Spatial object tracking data
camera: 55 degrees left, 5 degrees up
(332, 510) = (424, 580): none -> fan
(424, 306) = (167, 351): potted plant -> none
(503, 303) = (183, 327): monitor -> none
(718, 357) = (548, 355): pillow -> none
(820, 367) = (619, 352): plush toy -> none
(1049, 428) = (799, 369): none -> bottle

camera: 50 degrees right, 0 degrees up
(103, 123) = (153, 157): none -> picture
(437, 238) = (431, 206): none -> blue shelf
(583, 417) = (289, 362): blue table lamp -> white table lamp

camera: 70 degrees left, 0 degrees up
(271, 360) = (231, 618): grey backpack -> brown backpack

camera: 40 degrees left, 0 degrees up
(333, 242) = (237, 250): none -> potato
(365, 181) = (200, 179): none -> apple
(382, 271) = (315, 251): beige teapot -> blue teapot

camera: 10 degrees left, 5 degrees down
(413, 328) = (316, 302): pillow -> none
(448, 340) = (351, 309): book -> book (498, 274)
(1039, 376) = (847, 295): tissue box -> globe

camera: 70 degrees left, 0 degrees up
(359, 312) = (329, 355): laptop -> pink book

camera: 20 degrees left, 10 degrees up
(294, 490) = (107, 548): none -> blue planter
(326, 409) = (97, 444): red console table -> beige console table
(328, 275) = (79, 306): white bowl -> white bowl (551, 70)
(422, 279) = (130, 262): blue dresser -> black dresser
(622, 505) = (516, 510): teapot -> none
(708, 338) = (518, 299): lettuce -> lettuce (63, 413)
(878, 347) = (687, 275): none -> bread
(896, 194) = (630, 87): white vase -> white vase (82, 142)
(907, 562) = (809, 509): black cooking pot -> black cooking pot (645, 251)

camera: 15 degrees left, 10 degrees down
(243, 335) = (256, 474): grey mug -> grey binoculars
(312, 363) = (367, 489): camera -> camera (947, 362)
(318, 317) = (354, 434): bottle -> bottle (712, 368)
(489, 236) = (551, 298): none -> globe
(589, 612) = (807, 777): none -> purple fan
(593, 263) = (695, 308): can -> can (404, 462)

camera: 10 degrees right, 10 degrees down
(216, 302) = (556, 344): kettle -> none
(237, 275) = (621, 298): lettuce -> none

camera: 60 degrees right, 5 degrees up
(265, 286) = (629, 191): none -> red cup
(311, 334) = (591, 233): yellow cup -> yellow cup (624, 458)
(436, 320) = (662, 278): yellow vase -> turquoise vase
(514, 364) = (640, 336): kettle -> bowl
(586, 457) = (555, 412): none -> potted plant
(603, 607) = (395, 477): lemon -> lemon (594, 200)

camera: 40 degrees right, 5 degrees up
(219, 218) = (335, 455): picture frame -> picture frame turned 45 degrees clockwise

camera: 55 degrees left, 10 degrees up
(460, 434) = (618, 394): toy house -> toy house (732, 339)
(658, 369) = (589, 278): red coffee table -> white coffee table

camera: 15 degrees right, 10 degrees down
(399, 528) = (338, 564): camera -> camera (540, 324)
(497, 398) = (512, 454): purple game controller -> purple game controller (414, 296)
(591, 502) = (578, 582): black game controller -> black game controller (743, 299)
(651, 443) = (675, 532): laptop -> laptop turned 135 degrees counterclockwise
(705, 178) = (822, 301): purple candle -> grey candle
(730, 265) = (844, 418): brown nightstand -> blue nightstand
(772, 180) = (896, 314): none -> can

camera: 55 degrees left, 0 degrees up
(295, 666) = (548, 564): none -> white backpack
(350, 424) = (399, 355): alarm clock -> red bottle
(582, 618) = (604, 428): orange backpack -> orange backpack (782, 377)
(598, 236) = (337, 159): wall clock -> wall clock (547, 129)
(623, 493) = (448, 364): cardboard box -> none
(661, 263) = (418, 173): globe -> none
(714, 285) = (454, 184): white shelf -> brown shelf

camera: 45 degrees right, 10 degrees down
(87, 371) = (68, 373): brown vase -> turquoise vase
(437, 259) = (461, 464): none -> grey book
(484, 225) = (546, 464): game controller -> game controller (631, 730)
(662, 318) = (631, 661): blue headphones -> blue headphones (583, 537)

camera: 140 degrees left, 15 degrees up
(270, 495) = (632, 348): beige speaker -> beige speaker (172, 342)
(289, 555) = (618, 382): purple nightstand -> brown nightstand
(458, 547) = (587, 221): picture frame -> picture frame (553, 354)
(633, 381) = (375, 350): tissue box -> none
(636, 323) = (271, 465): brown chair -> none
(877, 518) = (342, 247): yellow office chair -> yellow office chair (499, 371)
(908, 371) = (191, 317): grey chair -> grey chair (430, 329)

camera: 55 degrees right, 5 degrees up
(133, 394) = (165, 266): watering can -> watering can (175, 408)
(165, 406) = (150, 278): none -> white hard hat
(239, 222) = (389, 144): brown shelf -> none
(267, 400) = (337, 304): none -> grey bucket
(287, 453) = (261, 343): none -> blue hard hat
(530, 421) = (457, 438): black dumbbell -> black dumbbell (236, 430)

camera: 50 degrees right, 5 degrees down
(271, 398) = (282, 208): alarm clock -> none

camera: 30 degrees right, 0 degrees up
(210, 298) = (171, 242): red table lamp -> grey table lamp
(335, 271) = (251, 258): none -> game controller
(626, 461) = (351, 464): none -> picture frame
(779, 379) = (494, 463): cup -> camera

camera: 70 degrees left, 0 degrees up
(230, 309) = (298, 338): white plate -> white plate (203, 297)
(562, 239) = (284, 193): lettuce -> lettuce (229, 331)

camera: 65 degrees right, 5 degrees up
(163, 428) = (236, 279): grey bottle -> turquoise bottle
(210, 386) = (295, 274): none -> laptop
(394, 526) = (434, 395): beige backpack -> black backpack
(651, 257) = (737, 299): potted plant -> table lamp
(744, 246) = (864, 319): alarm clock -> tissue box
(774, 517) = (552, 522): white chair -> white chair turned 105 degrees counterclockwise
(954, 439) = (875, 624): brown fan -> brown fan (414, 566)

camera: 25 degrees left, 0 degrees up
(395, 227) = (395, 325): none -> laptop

- **WHAT YOU ARE ASKED TO DO**:
If a line contains the word "right", it counts; please state how many such lines the records above have, and nothing more.

- **EXERCISE OUTPUT**:
10